**Items listed in a dataset:**
+--
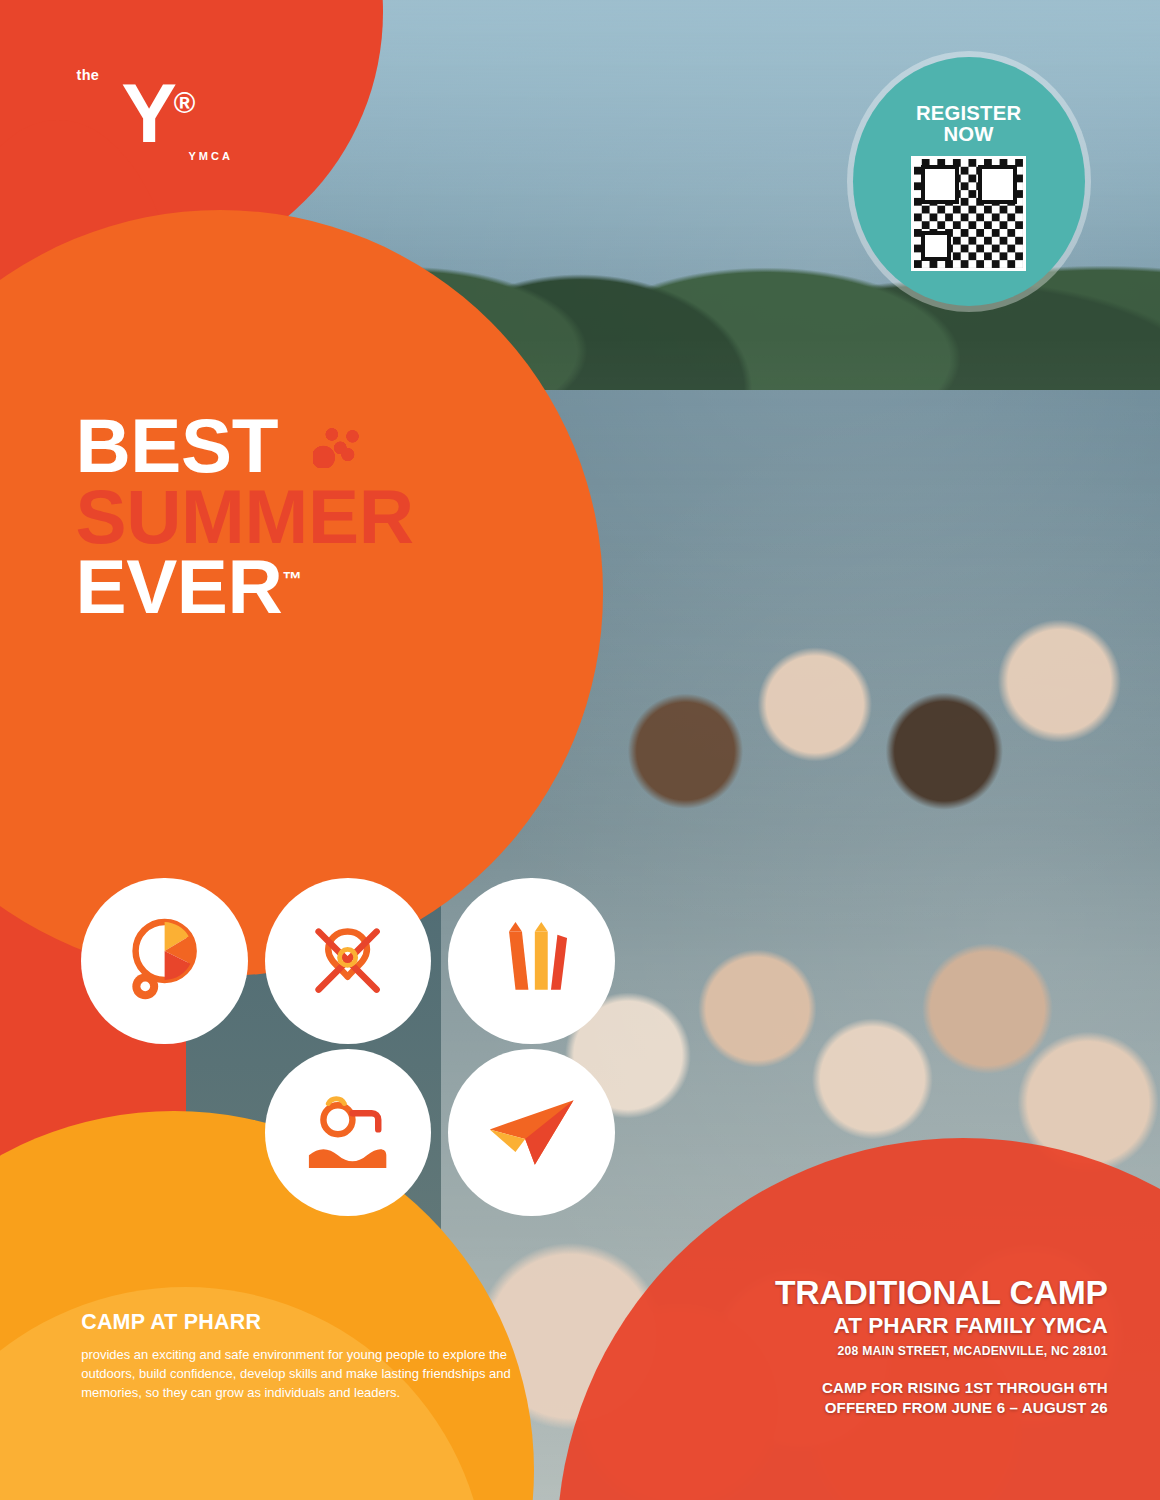the Y® YMCA the Y, YMCA
Register
Now
QR code
Best Summer Ever™
Sports and games
Friendship and teamwork
Arts and crafts
Swimming
Exploration and adventure
Camp at Pharr
provides an exciting and safe environment for young people to explore the outdoors, build confidence, develop skills and make lasting friendships and memories, so they can grow as individuals and leaders.
Traditional Camp
at Pharr Family YMCA
208 Main Street, McAdenville, NC 28101
Camp for rising 1st through 6th
offered from June 6 – August 26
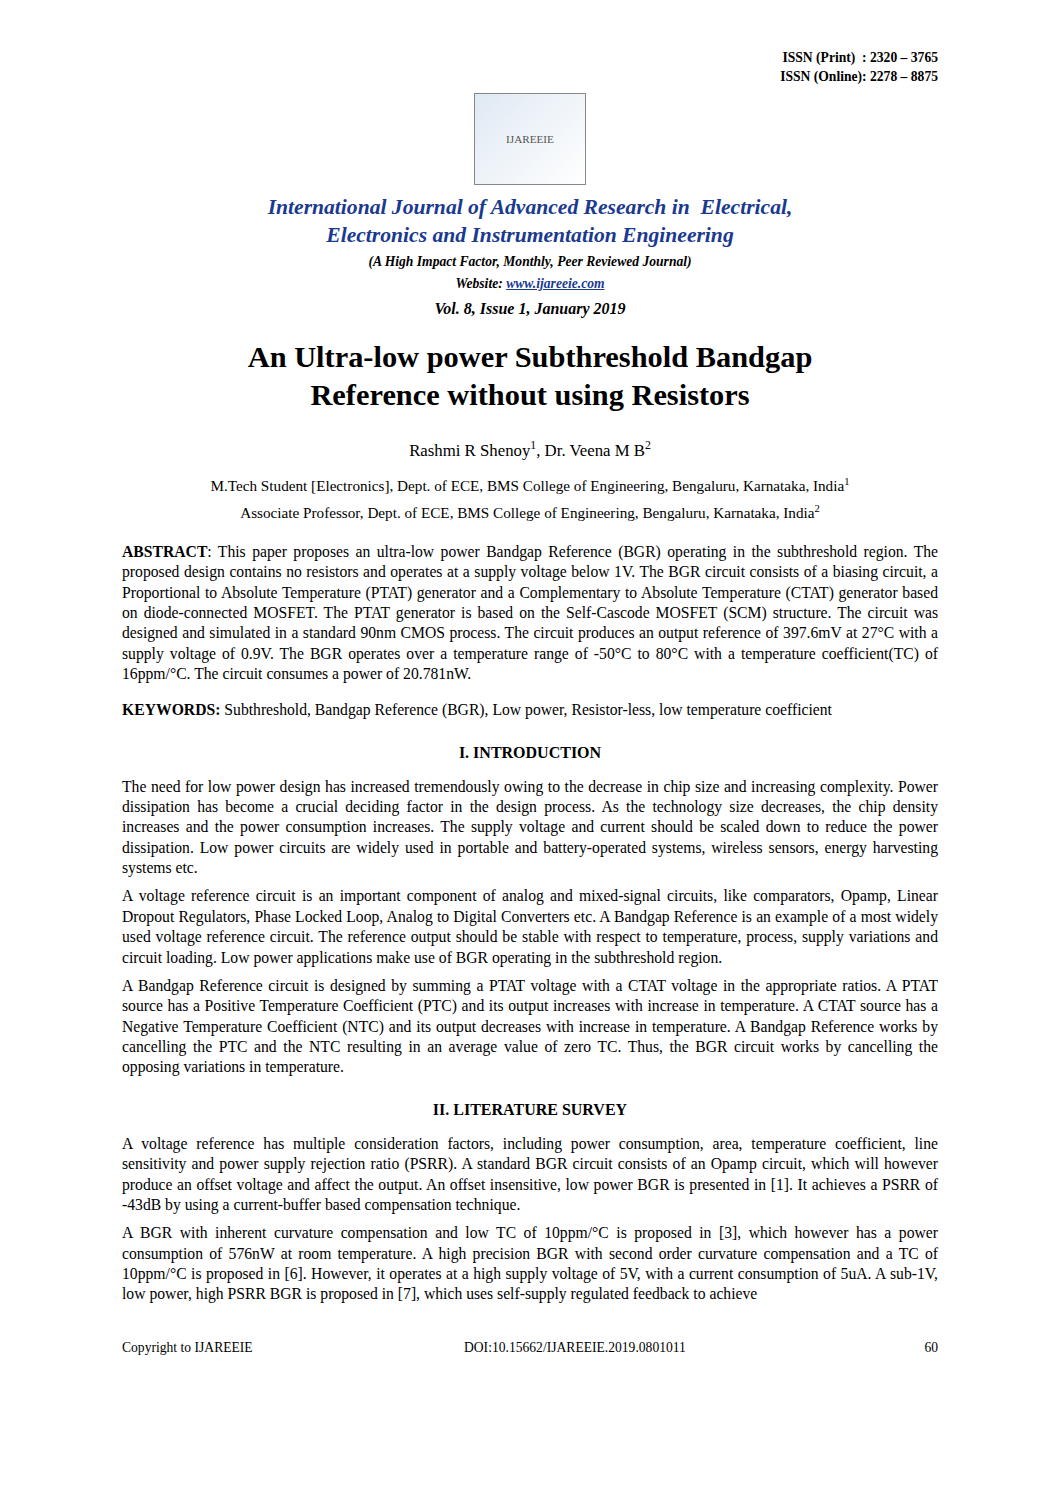ISSN (Print) : 2320 – 3765
ISSN (Online): 2278 – 8875
IJAREEIE
International Journal of Advanced Research in Electrical,
Electronics and Instrumentation Engineering
(A High Impact Factor, Monthly, Peer Reviewed Journal)
Website: www.ijareeie.com
Vol. 8, Issue 1, January 2019
An Ultra-low power Subthreshold Bandgap
Reference without using Resistors
Rashmi R Shenoy1, Dr. Veena M B2
M.Tech Student [Electronics], Dept. of ECE, BMS College of Engineering, Bengaluru, Karnataka, India1
Associate Professor, Dept. of ECE, BMS College of Engineering, Bengaluru, Karnataka, India2
ABSTRACT: This paper proposes an ultra-low power Bandgap Reference (BGR) operating in the subthreshold region. The proposed design contains no resistors and operates at a supply voltage below 1V. The BGR circuit consists of a biasing circuit, a Proportional to Absolute Temperature (PTAT) generator and a Complementary to Absolute Temperature (CTAT) generator based on diode-connected MOSFET. The PTAT generator is based on the Self-Cascode MOSFET (SCM) structure. The circuit was designed and simulated in a standard 90nm CMOS process. The circuit produces an output reference of 397.6mV at 27°C with a supply voltage of 0.9V. The BGR operates over a temperature range of -50°C to 80°C with a temperature coefficient(TC) of 16ppm/°C. The circuit consumes a power of 20.781nW.
KEYWORDS: Subthreshold, Bandgap Reference (BGR), Low power, Resistor-less, low temperature coefficient
I. INTRODUCTION
The need for low power design has increased tremendously owing to the decrease in chip size and increasing complexity. Power dissipation has become a crucial deciding factor in the design process. As the technology size decreases, the chip density increases and the power consumption increases. The supply voltage and current should be scaled down to reduce the power dissipation. Low power circuits are widely used in portable and battery-operated systems, wireless sensors, energy harvesting systems etc.
A voltage reference circuit is an important component of analog and mixed-signal circuits, like comparators, Opamp, Linear Dropout Regulators, Phase Locked Loop, Analog to Digital Converters etc. A Bandgap Reference is an example of a most widely used voltage reference circuit. The reference output should be stable with respect to temperature, process, supply variations and circuit loading. Low power applications make use of BGR operating in the subthreshold region.
A Bandgap Reference circuit is designed by summing a PTAT voltage with a CTAT voltage in the appropriate ratios. A PTAT source has a Positive Temperature Coefficient (PTC) and its output increases with increase in temperature. A CTAT source has a Negative Temperature Coefficient (NTC) and its output decreases with increase in temperature. A Bandgap Reference works by cancelling the PTC and the NTC resulting in an average value of zero TC. Thus, the BGR circuit works by cancelling the opposing variations in temperature.
II. LITERATURE SURVEY
A voltage reference has multiple consideration factors, including power consumption, area, temperature coefficient, line sensitivity and power supply rejection ratio (PSRR). A standard BGR circuit consists of an Opamp circuit, which will however produce an offset voltage and affect the output. An offset insensitive, low power BGR is presented in [1]. It achieves a PSRR of -43dB by using a current-buffer based compensation technique.
A BGR with inherent curvature compensation and low TC of 10ppm/°C is proposed in [3], which however has a power consumption of 576nW at room temperature. A high precision BGR with second order curvature compensation and a TC of 10ppm/°C is proposed in [6]. However, it operates at a high supply voltage of 5V, with a current consumption of 5uA. A sub-1V, low power, high PSRR BGR is proposed in [7], which uses self-supply regulated feedback to achieve
Copyright to IJAREEIE DOI:10.15662/IJAREEIE.2019.0801011 60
+--
**TASK OBJECTIVE:** Transcribe the records above exactly, omitting every picture they contain.

**THE COMPLETED TASK:**
the Y® YMCA the Y, YMCA
Register
Now
QR code
Best Summer Ever™
Sports and games
Friendship and teamwork
Arts and crafts
Swimming
Exploration and adventure
Camp at Pharr
provides an exciting and safe environment for young people to explore the outdoors, build confidence, develop skills and make lasting friendships and memories, so they can grow as individuals and leaders.
Traditional Camp
at Pharr Family YMCA
208 Main Street, McAdenville, NC 28101
Camp for rising 1st through 6th
offered from June 6 – August 26
ISSN (Print) : 2320 – 3765
ISSN (Online): 2278 – 8875
IJAREEIE
International Journal of Advanced Research in Electrical,
Electronics and Instrumentation Engineering
(A High Impact Factor, Monthly, Peer Reviewed Journal)
Website: www.ijareeie.com
Vol. 8, Issue 1, January 2019
An Ultra-low power Subthreshold Bandgap
Reference without using Resistors
Rashmi R Shenoy1, Dr. Veena M B2
M.Tech Student [Electronics], Dept. of ECE, BMS College of Engineering, Bengaluru, Karnataka, India1
Associate Professor, Dept. of ECE, BMS College of Engineering, Bengaluru, Karnataka, India2
ABSTRACT: This paper proposes an ultra-low power Bandgap Reference (BGR) operating in the subthreshold region. The proposed design contains no resistors and operates at a supply voltage below 1V. The BGR circuit consists of a biasing circuit, a Proportional to Absolute Temperature (PTAT) generator and a Complementary to Absolute Temperature (CTAT) generator based on diode-connected MOSFET. The PTAT generator is based on the Self-Cascode MOSFET (SCM) structure. The circuit was designed and simulated in a standard 90nm CMOS process. The circuit produces an output reference of 397.6mV at 27°C with a supply voltage of 0.9V. The BGR operates over a temperature range of -50°C to 80°C with a temperature coefficient(TC) of 16ppm/°C. The circuit consumes a power of 20.781nW.
KEYWORDS: Subthreshold, Bandgap Reference (BGR), Low power, Resistor-less, low temperature coefficient
I. INTRODUCTION
The need for low power design has increased tremendously owing to the decrease in chip size and increasing complexity. Power dissipation has become a crucial deciding factor in the design process. As the technology size decreases, the chip density increases and the power consumption increases. The supply voltage and current should be scaled down to reduce the power dissipation. Low power circuits are widely used in portable and battery-operated systems, wireless sensors, energy harvesting systems etc.
A voltage reference circuit is an important component of analog and mixed-signal circuits, like comparators, Opamp, Linear Dropout Regulators, Phase Locked Loop, Analog to Digital Converters etc. A Bandgap Reference is an example of a most widely used voltage reference circuit. The reference output should be stable with respect to temperature, process, supply variations and circuit loading. Low power applications make use of BGR operating in the subthreshold region.
A Bandgap Reference circuit is designed by summing a PTAT voltage with a CTAT voltage in the appropriate ratios. A PTAT source has a Positive Temperature Coefficient (PTC) and its output increases with increase in temperature. A CTAT source has a Negative Temperature Coefficient (NTC) and its output decreases with increase in temperature. A Bandgap Reference works by cancelling the PTC and the NTC resulting in an average value of zero TC. Thus, the BGR circuit works by cancelling the opposing variations in temperature.
II. LITERATURE SURVEY
A voltage reference has multiple consideration factors, including power consumption, area, temperature coefficient, line sensitivity and power supply rejection ratio (PSRR). A standard BGR circuit consists of an Opamp circuit, which will however produce an offset voltage and affect the output. An offset insensitive, low power BGR is presented in [1]. It achieves a PSRR of -43dB by using a current-buffer based compensation technique.
A BGR with inherent curvature compensation and low TC of 10ppm/°C is proposed in [3], which however has a power consumption of 576nW at room temperature. A high precision BGR with second order curvature compensation and a TC of 10ppm/°C is proposed in [6]. However, it operates at a high supply voltage of 5V, with a current consumption of 5uA. A sub-1V, low power, high PSRR BGR is proposed in [7], which uses self-supply regulated feedback to achieve
Copyright to IJAREEIE DOI:10.15662/IJAREEIE.2019.0801011 60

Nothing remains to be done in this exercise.